# Stored data entries

···

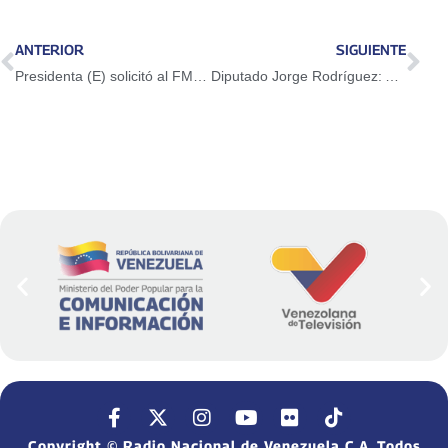
ANTERIOR
SIGUIENTE
Presidenta (E) solicitó al FMI liberación de recursos para atención de afectados por sismos
Diputado Jorge Rodríguez: Alto mando político continúa desplegado para atender al pueblo
Copyright © Radio Nacional de Venezuela C.A. Todos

···

# To do
The entries are to be written out again exactly, though without any images.

# Exercise response
ANTERIOR
SIGUIENTE
Presidenta (E) solicitó al FMI liberación de recursos para atención de afectados por sismos
Diputado Jorge Rodríguez: Alto mando político continúa desplegado para atender al pueblo
Copyright © Radio Nacional de Venezuela C.A. Todos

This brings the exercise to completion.